Popatrzcie fani POLszewii, jak was ta POlszewia robiła i dalej robi w konia w sprawie tragedii smoleńskiej.
Informację o tragedii, jako pierwsza w Polsce podała stacja TV Polsat News o godzinie 9:02 czasu w Polsce, czasu pokazywanego na pasku czołówki tej stacji.
Informację tą przekazał korespondent Wiktor Bater, który w dniu 10.04.2010 roku przebywał na cmentarzu w Katyniu razem z korespondentką Agencji Reuters Lidią Kelly, za co został potem uhonorowany nagrodą Grand Press w kategorii „News”.
Przez 3 tygodnie czas tragedii podawały media w Polsce i na świecie jako 8:56 czasu polskiego, 10:56 czasu moskiewskiego i 6:56Z UTC/GMT czasu uniwersalnego(czas słoneczny południka „zero” Z). Taki czas zapisany jest na dokumencie przesłanym przez MAK do UA(producenta TAWS i FMS) w USA, gdzie zwrócono się odczytanie zapisów TAWS, co miało być przeznaczone dla w większości proamerykańskiej opinii publicznej w w Polsce i Polonii w USA, testem na prawdziwość tych zapisów.

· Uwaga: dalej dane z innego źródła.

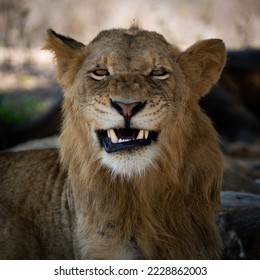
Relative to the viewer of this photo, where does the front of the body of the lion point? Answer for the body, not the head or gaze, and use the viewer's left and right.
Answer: facing the viewer and to the right of the viewer
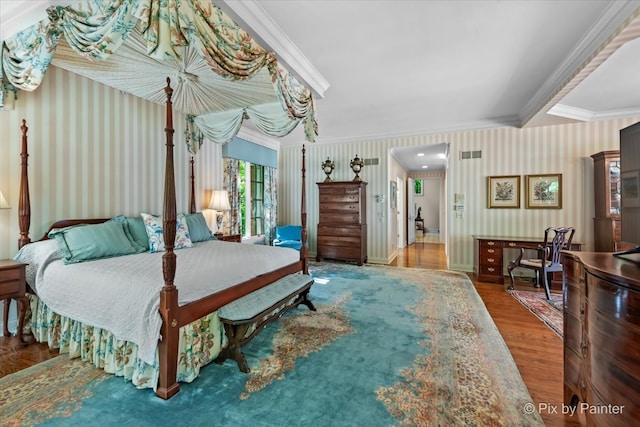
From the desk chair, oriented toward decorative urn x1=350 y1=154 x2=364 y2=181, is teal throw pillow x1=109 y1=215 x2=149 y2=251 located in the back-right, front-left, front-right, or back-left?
front-left

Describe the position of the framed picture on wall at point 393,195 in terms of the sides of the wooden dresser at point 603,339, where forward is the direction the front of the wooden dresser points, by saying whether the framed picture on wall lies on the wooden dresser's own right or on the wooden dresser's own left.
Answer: on the wooden dresser's own right

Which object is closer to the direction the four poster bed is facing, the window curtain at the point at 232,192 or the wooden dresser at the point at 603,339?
the wooden dresser

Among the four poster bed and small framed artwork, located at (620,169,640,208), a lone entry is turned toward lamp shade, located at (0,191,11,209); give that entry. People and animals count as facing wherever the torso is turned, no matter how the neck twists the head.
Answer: the small framed artwork

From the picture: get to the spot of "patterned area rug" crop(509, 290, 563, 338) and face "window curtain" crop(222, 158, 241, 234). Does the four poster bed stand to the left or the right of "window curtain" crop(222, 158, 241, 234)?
left

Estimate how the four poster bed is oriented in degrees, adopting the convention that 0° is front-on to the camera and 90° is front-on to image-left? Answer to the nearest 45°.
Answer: approximately 315°

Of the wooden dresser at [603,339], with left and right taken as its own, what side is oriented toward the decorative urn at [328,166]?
right

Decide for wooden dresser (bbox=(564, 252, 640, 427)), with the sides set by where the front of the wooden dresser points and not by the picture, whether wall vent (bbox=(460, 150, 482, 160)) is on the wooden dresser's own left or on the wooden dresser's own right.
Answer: on the wooden dresser's own right

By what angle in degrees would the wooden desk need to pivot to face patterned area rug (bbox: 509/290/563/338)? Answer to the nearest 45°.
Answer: approximately 45° to its left

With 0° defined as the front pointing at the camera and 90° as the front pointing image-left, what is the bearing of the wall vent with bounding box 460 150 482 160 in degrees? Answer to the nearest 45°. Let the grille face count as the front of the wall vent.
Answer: approximately 0°

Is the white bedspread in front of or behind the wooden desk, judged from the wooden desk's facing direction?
in front

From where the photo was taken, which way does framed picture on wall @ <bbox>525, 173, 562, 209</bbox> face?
toward the camera

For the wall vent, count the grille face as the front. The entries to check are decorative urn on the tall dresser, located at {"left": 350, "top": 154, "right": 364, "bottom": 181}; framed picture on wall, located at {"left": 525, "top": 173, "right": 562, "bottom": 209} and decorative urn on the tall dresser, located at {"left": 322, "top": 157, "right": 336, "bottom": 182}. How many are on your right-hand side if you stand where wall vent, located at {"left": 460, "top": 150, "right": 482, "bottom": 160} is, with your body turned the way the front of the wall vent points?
2
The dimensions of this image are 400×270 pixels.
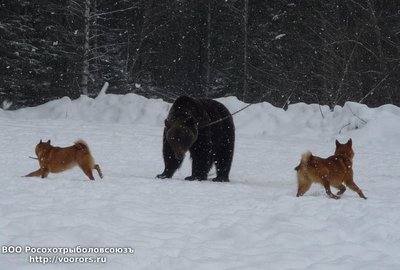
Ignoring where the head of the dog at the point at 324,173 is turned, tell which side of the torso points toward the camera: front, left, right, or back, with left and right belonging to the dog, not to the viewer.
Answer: right

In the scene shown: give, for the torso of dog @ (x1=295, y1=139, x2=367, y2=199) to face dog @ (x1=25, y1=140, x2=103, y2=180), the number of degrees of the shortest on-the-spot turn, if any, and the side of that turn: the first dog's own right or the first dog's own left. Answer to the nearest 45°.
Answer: approximately 180°

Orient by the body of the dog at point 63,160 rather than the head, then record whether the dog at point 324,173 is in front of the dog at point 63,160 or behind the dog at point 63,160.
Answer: behind

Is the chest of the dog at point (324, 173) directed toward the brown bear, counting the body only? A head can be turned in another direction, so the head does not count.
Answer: no

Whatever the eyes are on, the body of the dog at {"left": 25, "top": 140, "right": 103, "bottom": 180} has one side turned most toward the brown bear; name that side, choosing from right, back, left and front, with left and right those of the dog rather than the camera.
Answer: back

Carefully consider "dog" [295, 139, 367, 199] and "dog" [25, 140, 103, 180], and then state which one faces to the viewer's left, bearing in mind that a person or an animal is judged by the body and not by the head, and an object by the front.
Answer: "dog" [25, 140, 103, 180]

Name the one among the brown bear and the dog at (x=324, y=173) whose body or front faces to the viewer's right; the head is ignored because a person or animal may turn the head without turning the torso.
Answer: the dog

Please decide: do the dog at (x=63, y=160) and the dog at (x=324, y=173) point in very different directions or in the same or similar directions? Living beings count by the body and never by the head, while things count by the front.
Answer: very different directions

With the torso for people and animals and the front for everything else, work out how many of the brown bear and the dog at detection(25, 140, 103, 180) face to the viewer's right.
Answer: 0

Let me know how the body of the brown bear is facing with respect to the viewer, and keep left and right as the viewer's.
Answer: facing the viewer and to the left of the viewer

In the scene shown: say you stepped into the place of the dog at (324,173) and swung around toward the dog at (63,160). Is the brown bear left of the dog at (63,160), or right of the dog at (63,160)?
right

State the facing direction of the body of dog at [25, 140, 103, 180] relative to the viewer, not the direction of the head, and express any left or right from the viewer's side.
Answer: facing to the left of the viewer

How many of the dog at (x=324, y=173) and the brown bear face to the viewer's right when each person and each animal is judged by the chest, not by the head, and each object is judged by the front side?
1

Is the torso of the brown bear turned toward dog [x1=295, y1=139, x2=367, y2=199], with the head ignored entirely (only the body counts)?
no
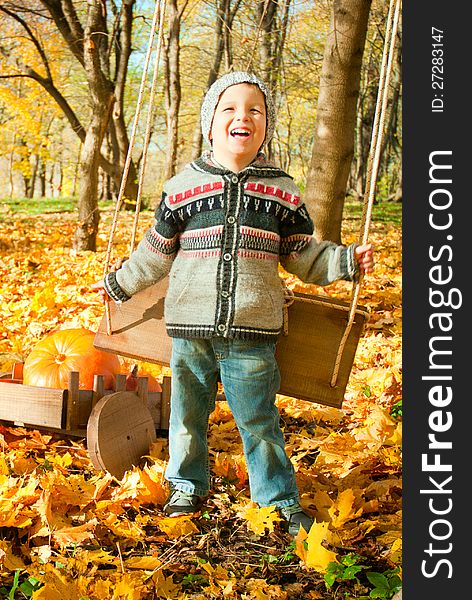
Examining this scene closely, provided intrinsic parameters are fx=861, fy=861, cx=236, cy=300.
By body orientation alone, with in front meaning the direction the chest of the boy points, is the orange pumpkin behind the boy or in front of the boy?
behind

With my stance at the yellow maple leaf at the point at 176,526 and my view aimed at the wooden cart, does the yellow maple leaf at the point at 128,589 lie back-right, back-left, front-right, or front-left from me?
back-left

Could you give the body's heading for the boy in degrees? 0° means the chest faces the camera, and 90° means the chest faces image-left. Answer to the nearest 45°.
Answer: approximately 0°

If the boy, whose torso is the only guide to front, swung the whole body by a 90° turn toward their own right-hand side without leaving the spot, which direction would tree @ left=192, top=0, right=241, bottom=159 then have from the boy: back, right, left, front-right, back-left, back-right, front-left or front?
right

Tymczasem w ambasadzie USA w Warszawie, ambasador Feinstein, Lee wysyłał o godzinie 6:44 AM(czasu wschodnioamerykańskiego) mail do Departamentu Stanu w Waszyngtonie, w którym podał czas katastrofy jako:
„Krótko przed 10:00 czasu warszawskiego, samolot rządu polskiego Tu-154 przewożący delegację na czele z polskim prezydentem Lechem Kaczyńskim rozbił się w gęstej mgle na lotnisku w Smoleńsku w Rosji.”

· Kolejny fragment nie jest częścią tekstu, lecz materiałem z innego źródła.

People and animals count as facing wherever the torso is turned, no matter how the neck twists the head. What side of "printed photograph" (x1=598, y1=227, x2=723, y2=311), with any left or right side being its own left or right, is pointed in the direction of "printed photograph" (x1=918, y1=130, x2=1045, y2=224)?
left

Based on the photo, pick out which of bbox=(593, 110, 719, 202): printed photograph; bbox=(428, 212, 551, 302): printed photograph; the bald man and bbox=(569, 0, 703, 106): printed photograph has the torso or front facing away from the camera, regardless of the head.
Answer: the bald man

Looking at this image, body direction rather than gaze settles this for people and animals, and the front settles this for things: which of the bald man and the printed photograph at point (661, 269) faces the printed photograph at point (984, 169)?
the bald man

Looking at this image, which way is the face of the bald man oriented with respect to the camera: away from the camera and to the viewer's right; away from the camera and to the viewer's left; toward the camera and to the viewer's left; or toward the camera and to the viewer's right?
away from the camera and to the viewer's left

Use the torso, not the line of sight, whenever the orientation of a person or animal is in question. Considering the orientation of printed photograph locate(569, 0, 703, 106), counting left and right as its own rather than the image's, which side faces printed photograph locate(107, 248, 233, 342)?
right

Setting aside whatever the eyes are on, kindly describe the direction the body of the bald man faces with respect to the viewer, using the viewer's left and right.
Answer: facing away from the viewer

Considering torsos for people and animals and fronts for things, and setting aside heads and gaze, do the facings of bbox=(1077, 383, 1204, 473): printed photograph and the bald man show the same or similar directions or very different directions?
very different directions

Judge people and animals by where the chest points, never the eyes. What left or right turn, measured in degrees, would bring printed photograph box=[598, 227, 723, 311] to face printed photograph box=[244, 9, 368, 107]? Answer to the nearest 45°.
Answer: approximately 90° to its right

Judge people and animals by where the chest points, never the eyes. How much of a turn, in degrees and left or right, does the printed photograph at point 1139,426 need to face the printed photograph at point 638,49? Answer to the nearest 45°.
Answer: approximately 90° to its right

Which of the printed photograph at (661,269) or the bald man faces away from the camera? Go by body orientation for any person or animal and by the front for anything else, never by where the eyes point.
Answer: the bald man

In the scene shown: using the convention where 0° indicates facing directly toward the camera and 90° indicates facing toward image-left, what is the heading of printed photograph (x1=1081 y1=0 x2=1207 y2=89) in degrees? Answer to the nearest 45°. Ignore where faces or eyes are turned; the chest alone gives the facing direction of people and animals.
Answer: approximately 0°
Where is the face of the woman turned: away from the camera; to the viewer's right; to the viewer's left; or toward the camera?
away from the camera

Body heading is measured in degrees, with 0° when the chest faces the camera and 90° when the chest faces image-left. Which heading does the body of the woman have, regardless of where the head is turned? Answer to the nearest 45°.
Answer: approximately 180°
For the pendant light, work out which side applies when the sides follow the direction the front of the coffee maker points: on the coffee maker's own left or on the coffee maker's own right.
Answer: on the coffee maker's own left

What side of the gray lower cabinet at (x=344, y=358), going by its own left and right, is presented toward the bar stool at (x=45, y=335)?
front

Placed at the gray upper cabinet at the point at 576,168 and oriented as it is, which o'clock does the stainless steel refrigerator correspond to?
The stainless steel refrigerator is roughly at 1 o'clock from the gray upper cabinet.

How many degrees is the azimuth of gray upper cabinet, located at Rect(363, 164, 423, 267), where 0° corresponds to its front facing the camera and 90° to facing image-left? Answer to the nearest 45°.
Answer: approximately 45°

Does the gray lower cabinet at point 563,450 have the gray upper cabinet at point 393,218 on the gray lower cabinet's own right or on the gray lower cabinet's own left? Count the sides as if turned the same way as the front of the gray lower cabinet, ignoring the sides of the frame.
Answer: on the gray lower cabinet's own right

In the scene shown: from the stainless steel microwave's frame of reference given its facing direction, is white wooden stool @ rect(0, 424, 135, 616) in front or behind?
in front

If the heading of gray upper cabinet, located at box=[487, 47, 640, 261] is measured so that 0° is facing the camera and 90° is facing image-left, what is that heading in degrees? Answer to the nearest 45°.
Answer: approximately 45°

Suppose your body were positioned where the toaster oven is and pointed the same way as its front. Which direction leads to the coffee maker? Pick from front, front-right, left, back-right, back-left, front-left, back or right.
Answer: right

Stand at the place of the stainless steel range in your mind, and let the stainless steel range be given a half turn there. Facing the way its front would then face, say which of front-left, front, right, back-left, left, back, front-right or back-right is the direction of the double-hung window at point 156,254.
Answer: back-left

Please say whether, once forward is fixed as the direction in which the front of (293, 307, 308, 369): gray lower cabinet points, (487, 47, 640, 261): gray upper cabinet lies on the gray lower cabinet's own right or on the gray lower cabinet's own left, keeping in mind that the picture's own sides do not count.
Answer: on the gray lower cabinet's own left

Co takiego stało się z czasem w Polsce i w Rosji, że w ambasadzie USA w Polsce, ten czas różnił się o 1-dną pełną godzinę wyprzedzającą czas podawany na ekranach TV?
Otóż miłośnicy POlszewii i przyjaciele Putina i Anieli, PLszewia zrobiła z was wała, bo w tym dniu media posługiwały się czasem zimowym UTC/GMT+1, który od 28.03.2010 roku powinien już być czasem letnim UTC/GMT+2 i taki czas podał ambasador Feinstein w mail’u do DS. w Waszyngtonie.

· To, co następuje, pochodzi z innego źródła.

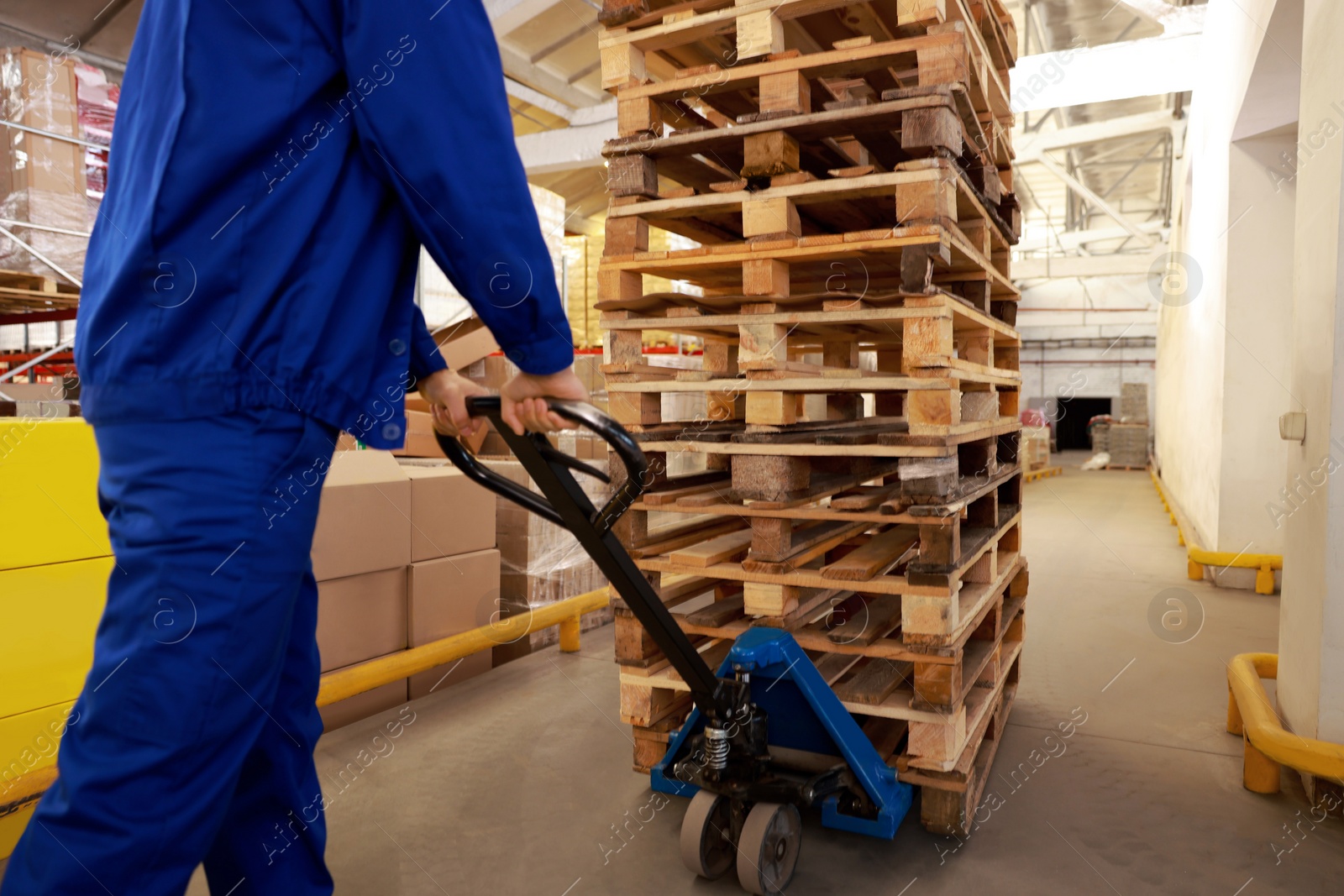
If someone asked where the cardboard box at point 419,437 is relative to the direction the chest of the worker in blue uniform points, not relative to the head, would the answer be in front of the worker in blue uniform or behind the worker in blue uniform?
in front

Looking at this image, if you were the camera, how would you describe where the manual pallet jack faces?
facing away from the viewer and to the right of the viewer

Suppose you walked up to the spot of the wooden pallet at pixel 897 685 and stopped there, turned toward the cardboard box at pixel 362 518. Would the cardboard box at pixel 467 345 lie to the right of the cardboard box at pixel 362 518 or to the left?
right

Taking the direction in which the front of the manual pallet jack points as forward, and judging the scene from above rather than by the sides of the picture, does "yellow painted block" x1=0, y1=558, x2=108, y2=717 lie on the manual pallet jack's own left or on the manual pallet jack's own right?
on the manual pallet jack's own left

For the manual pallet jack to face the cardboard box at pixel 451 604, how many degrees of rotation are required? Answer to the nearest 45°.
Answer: approximately 90° to its left

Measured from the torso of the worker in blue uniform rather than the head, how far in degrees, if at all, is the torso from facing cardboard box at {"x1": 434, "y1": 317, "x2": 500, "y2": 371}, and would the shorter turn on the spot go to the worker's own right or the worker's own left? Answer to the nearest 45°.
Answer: approximately 45° to the worker's own left

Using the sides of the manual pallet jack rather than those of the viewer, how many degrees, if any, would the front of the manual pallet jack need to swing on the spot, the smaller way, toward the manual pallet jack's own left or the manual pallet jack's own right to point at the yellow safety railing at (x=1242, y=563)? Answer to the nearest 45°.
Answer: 0° — it already faces it

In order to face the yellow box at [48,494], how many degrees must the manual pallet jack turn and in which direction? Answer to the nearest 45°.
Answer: approximately 135° to its left

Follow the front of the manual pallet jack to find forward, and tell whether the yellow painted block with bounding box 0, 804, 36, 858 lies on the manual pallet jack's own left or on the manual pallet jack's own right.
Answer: on the manual pallet jack's own left

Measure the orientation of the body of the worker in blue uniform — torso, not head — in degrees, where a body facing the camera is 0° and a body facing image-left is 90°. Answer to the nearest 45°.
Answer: approximately 225°

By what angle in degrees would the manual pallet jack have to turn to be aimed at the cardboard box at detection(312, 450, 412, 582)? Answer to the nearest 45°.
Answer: approximately 90° to its left

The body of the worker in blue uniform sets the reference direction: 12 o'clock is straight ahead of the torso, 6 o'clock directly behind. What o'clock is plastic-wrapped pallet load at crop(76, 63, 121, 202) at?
The plastic-wrapped pallet load is roughly at 10 o'clock from the worker in blue uniform.
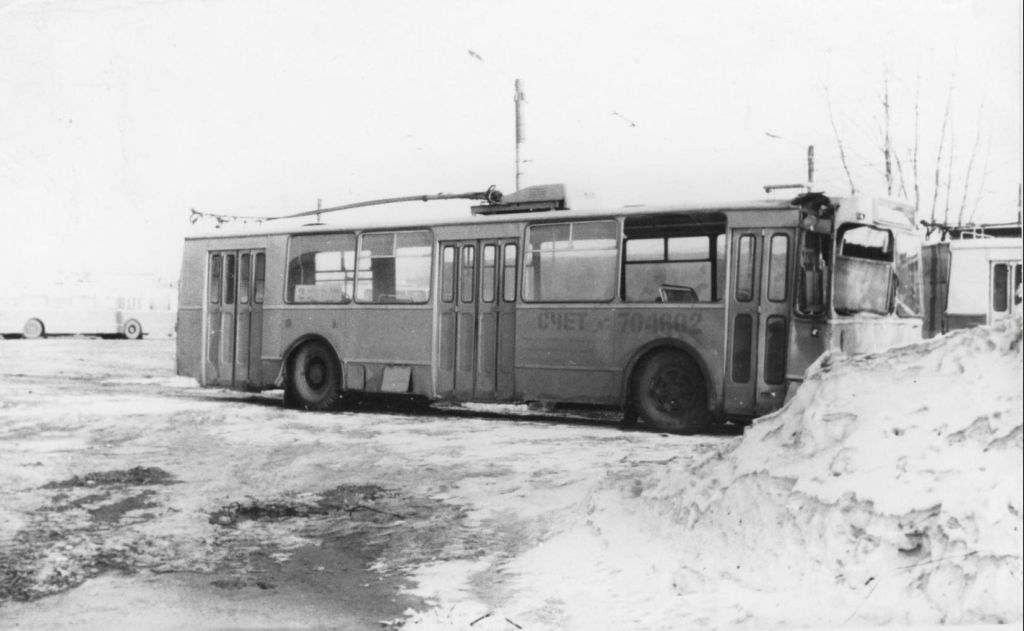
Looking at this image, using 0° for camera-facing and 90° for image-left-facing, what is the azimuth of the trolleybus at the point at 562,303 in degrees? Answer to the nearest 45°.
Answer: approximately 315°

Po co POlszewii i Putinowi była potrzebna zmiana czasu lokalnego z zimowego na letni?
Otóż po to, by delegacja z ambasadorem J.Bahrem na czele, która miała oczekiwać
na lotnisku Siewiernyj w Smoleńsku na lądowanie samolotu TU154M nr 101 z Prezydentem i Delegacją na pokładzie, spóźniła się z przybyciem na to lotnisko o……1-dną pełną godzinę, bo program uroczystości rozpisany był wg czasu letniego, a media i telefonia komórkowa podawała czas zimowy.
Po co potrzebna była im(POlszewii i Putinowi) ta pełna oszukana godzina?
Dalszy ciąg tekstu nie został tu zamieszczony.